◆ Kısa görev A:
Barınma ihtiyacı ve betonarme yapılar üzerine olan yazıyı baştan sona, tek bir harfini bile değiştirmeden yeniden yazar mısın?

M. Emre Esastürk - İnşaat Mühendisi

Proje ile Yuva arasındaki fark...

Barınma hiç şüphesiz insanlığın en öncelikli ve en kadim ihtiyaçlarındandır. Bu ihtiyaç, tarihin ilk dönemlerinde mağara benzeri doğal formasyonlarla karşılanabilmiş olsa da, hemen sonrasında gerek güvenlik gerek konfor amaçlı yapısal düzenlemeler kaçınılmaz hale gelmiştir. Akabinde bu doğal yapılara taş ve ahşap malzemeler kullanılmak suretiyle eklentiler oluşturulmaya başlanmıştır. İşte tam bu noktada tarih boyu biz ‘inşa edici’ler insanlığın barınma ihtiyacını güvenli, ergonomik ve ekonomik şekilde karşılamak üzere çalışmaktayız.

Her ne kadar yapı tarihi boyunca taş ve ahşap taşıyıcı sistemler kullanılarak yapılar inşa edilmiş olsa da sanayi devrimiyle birlikte çimento ve yapısal çelik teknolojilerinin gelişmesi betonarme yapıları rekabet edilemez pozisyona getirmiştir. Bu yenilik, 19. yüzyıla kadar inşa edilmiş tüm yapıların toplamından daha fazla yapının son 200 yılda inşa edilebilmesini mümkün kılmıştır. Yapısal sağlamlık açısından değerlendirildiğinde betonarme yapıları öne çıkaran faktörün aynı anda her iki yönde (sıkışma ve gerilme) yük taşıyabilmesi olduğu kanaatindeyim. Bunun yanı sıra tasarım olarak daha öngörülebilir olması ve maliyet kontrolünde sağladığı avantaj da betonarme yapıları cazip kılmaktadır.

◆ Gösterilen bilgiler:
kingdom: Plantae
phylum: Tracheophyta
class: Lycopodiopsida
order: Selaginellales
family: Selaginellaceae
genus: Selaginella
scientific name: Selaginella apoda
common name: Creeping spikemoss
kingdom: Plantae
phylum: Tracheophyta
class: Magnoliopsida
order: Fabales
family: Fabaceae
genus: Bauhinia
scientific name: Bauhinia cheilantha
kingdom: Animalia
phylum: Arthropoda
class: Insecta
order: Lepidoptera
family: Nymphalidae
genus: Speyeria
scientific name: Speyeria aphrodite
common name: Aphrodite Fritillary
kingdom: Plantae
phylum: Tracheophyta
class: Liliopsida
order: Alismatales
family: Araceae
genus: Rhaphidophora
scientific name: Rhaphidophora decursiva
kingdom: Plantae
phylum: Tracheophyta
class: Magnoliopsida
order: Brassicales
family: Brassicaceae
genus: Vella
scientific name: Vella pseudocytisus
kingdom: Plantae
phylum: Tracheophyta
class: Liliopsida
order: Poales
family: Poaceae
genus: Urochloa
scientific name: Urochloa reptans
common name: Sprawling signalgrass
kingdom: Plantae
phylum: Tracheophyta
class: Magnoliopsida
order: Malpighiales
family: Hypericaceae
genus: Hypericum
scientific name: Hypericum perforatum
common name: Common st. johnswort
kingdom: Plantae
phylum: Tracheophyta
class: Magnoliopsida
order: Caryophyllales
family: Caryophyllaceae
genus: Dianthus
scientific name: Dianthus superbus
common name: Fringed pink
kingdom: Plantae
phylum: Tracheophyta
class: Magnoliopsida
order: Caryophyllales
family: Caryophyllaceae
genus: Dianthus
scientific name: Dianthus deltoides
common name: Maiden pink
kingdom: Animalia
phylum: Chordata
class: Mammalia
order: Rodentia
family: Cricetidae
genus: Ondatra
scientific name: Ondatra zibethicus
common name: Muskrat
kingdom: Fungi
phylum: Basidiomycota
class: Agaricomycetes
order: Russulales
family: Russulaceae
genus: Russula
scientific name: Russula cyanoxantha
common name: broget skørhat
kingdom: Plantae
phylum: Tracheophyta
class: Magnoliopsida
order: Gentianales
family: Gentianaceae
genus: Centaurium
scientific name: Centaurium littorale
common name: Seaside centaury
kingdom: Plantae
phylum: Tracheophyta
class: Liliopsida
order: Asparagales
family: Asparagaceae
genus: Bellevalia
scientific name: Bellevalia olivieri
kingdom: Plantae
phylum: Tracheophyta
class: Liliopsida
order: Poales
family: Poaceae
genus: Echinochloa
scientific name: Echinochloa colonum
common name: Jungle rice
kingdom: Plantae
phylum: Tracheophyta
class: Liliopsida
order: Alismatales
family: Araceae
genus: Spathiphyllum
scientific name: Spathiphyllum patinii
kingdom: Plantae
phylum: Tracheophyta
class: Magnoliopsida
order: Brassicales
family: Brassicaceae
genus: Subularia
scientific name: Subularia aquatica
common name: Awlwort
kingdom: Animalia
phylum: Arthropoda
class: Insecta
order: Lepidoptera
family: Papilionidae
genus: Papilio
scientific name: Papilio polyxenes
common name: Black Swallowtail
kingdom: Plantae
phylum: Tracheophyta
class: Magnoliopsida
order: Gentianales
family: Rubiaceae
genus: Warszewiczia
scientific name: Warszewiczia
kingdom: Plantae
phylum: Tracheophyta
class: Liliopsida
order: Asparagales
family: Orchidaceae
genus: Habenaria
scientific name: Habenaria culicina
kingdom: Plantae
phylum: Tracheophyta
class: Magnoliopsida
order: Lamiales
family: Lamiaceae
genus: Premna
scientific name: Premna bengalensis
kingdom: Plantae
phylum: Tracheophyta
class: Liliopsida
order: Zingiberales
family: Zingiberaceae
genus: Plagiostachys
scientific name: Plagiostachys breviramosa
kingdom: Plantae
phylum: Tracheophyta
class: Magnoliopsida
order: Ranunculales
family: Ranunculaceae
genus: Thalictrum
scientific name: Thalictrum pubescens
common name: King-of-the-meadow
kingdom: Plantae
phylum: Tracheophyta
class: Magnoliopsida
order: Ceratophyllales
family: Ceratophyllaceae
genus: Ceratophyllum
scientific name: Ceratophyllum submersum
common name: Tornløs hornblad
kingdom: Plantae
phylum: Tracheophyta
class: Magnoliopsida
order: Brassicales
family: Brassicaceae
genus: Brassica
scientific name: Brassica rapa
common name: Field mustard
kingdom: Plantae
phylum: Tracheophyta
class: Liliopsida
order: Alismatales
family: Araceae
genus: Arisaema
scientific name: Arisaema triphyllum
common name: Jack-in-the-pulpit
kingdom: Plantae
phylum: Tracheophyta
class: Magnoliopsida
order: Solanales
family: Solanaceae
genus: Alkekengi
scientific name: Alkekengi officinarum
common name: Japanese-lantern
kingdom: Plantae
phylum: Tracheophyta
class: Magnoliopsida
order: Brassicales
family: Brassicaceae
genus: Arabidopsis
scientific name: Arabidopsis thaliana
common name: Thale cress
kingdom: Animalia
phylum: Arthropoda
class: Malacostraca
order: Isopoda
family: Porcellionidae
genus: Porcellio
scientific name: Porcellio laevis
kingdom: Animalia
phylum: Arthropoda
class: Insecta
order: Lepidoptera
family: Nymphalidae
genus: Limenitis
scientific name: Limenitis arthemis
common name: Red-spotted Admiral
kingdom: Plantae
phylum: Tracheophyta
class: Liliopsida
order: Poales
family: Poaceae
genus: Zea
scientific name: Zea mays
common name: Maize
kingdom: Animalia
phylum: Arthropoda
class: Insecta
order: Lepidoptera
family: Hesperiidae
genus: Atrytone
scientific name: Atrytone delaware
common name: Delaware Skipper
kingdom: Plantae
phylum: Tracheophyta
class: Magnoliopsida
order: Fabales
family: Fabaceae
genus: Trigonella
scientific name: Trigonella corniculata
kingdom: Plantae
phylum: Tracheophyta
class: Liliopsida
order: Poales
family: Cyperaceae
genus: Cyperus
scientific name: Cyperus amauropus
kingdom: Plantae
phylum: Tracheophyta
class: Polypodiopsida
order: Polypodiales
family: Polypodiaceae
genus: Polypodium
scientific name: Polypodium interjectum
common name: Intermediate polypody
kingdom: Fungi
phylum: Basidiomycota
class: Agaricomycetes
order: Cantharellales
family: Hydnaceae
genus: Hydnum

◆ Kısa görev B:
Listenin başından başlayıp "genus: Bauhinia" ifadesinin geçtiği satıra kadar (bu satır da dahil) olan satırlarda "phylum" kelimesini "division" ile değiştirip başka hiçbir şeye dokunmadan düzenler misin? Yalnızca bu satırları ver.

◆ Tam çıktı A:
M. Emre Esastürk - İnşaat Mühendisi

Proje ile Yuva arasındaki fark...

Barınma hiç şüphesiz insanlığın en öncelikli ve en kadim ihtiyaçlarındandır. Bu ihtiyaç, tarihin ilk dönemlerinde mağara benzeri doğal formasyonlarla karşılanabilmiş olsa da, hemen sonrasında gerek güvenlik gerek konfor amaçlı yapısal düzenlemeler kaçınılmaz hale gelmiştir. Akabinde bu doğal yapılara taş ve ahşap malzemeler kullanılmak suretiyle eklentiler oluşturulmaya başlanmıştır. İşte tam bu noktada tarih boyu biz ‘inşa edici’ler insanlığın barınma ihtiyacını güvenli, ergonomik ve ekonomik şekilde karşılamak üzere çalışmaktayız.

Her ne kadar yapı tarihi boyunca taş ve ahşap taşıyıcı sistemler kullanılarak yapılar inşa edilmiş olsa da sanayi devrimiyle birlikte çimento ve yapısal çelik teknolojilerinin gelişmesi betonarme yapıları rekabet edilemez pozisyona getirmiştir. Bu yenilik, 19. yüzyıla kadar inşa edilmiş tüm yapıların toplamından daha fazla yapının son 200 yılda inşa edilebilmesini mümkün kılmıştır. Yapısal sağlamlık açısından değerlendirildiğinde betonarme yapıları öne çıkaran faktörün aynı anda her iki yönde (sıkışma ve gerilme) yük taşıyabilmesi olduğu kanaatindeyim. Bunun yanı sıra tasarım olarak daha öngörülebilir olması ve maliyet kontrolünde sağladığı avantaj da betonarme yapıları cazip kılmaktadır.

◆ Tam çıktı B:
kingdom: Plantae
division: Tracheophyta
class: Lycopodiopsida
order: Selaginellales
family: Selaginellaceae
genus: Selaginella
scientific name: Selaginella apoda
common name: Creeping spikemoss
kingdom: Plantae
division: Tracheophyta
class: Magnoliopsida
order: Fabales
family: Fabaceae
genus: Bauhinia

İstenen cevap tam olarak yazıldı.